> _Task to carry out_
Pull out every line in the records that contains the word "dans" and copy each of those lines in full. Case counts, so match only that exact capitalization.

--------------------------------

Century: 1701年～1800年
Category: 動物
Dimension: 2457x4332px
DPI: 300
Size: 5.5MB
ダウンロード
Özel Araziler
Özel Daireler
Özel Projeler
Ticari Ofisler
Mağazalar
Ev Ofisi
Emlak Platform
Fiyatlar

--------------------------------

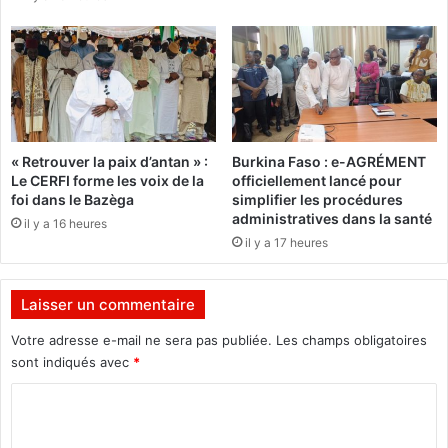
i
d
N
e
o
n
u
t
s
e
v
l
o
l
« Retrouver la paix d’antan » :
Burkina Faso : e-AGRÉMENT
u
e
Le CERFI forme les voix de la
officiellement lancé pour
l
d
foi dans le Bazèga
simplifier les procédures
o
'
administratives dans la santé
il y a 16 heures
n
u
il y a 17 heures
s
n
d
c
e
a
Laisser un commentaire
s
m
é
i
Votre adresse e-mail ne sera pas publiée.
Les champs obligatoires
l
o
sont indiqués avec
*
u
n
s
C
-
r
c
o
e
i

--------------------------------

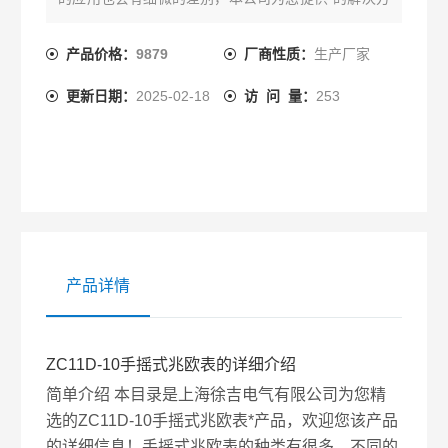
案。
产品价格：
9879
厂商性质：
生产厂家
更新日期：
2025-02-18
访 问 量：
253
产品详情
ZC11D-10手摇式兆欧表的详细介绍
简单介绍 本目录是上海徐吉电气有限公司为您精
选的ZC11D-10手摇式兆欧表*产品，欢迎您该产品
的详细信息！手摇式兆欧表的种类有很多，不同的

--------------------------------

> _Task solution_
foi dans le Bazèga
administratives dans la santé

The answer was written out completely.